I am currently trying to import pdf tables from a large number of files with tabulizer. Tabulizer works amazingly for pdfs all I need to do is:
table <- extract_tables("pdf_path" or "pdf_url)
However, the issue that I am having is that the website I am trying to extract these pdfs from needs you to log-in (free) to see the pdfs. So I am trying to log-in to the website using rvest and httr and then scrape the pdfs.
url <- 'https://www.krollbondratings.com/show_report/20265'
session <- html_session(url)
url <- jump_to(session, "https://www.krollbondratings.com/auth?uri=/show_report/20265")
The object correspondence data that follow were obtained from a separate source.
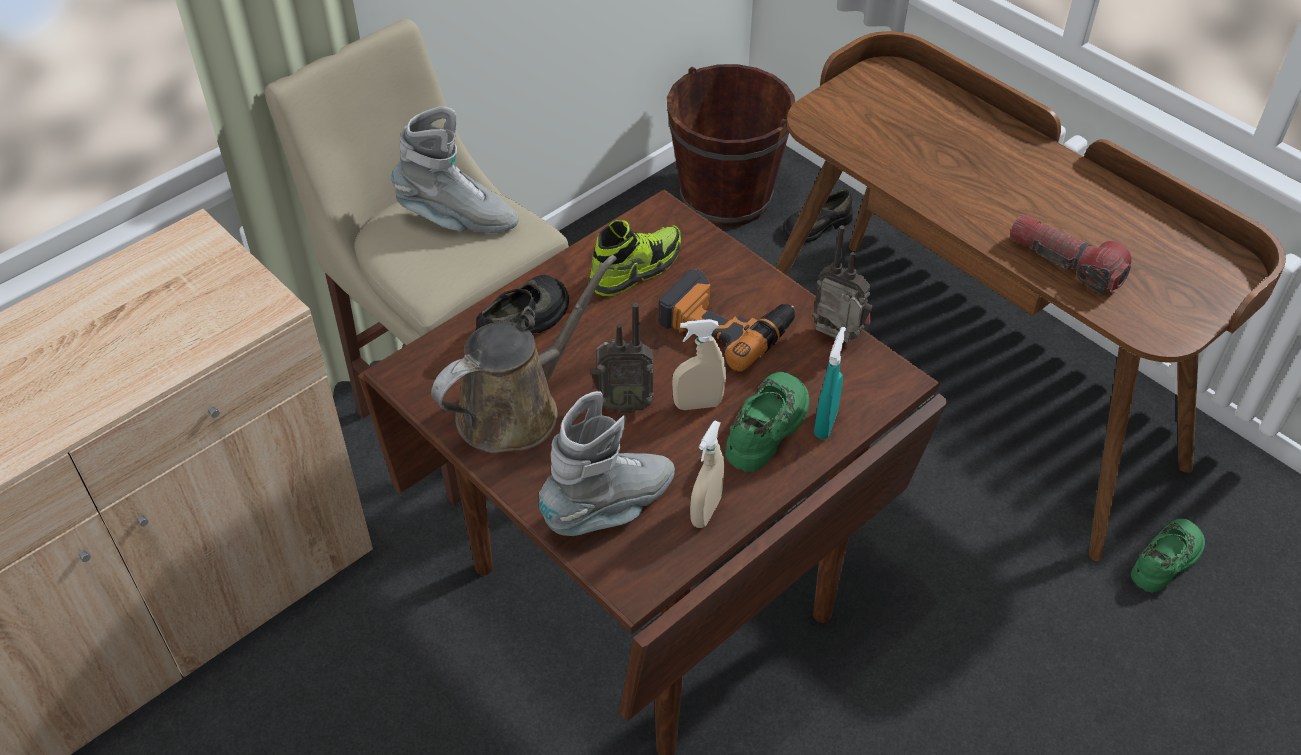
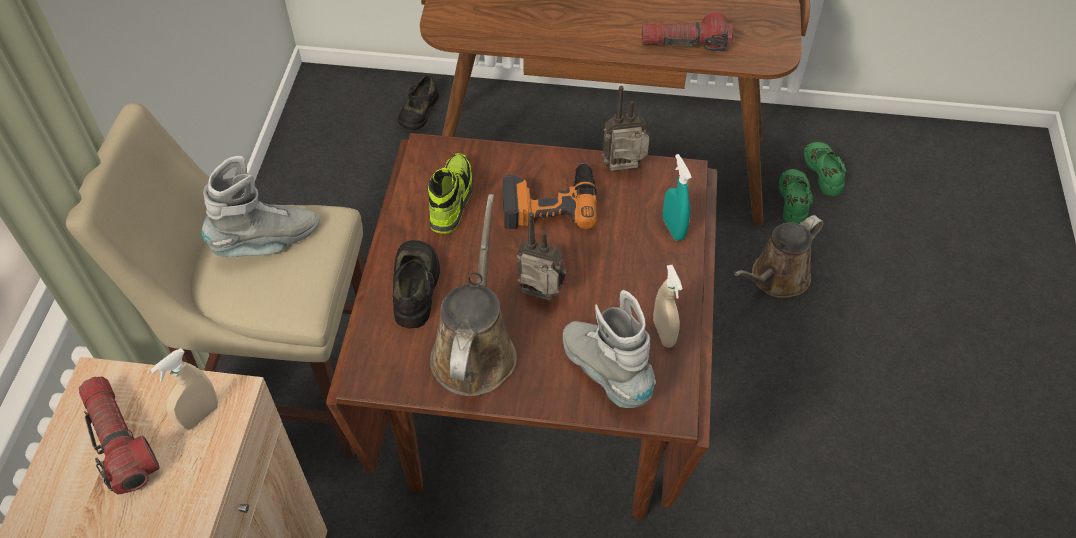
camera: 40 degrees left, 5 degrees up
(162, 289) = (120, 441): none -> flashlight
(611, 508) = (606, 372): grey boot -> grey boot turned 45 degrees counterclockwise
(623, 403) = (540, 298): radio -> radio turned 120 degrees counterclockwise
(698, 404) = (587, 267): beige spray bottle -> beige spray bottle (200, 416)
(725, 197) = (339, 125): brown bucket -> none
(767, 427) = (643, 254): green shoe -> green shoe (824, 171)
(1056, 628) = (776, 279): none -> brown watering can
form <- html_form(read_html(url))[[2]]
filled_form <- set_values(form,
email = "my_email",
password = "password")
pdf <- submit_form(session, filled_form)
This is where I am stuck, I know I am headed in the right direction as the output of "submit_form(session, filled_form)" is:
<session> https://www.krollbondratings.com/show_report/20265
Status: 200
Type: application/pdf
Size: 260625
Clearly, it is actually successfuly logging in and seeing the pdf, however, I have no idea how to make it stay logged in and actually download/access the pdf with either download.file or tabulizers extract_tables.
Downloading a file after login using a https URL
This is the best tutorial that I have found but it does not actually download a pdf file specifically, but rather an html file which is useless to me.
Thank you for your time, everyone.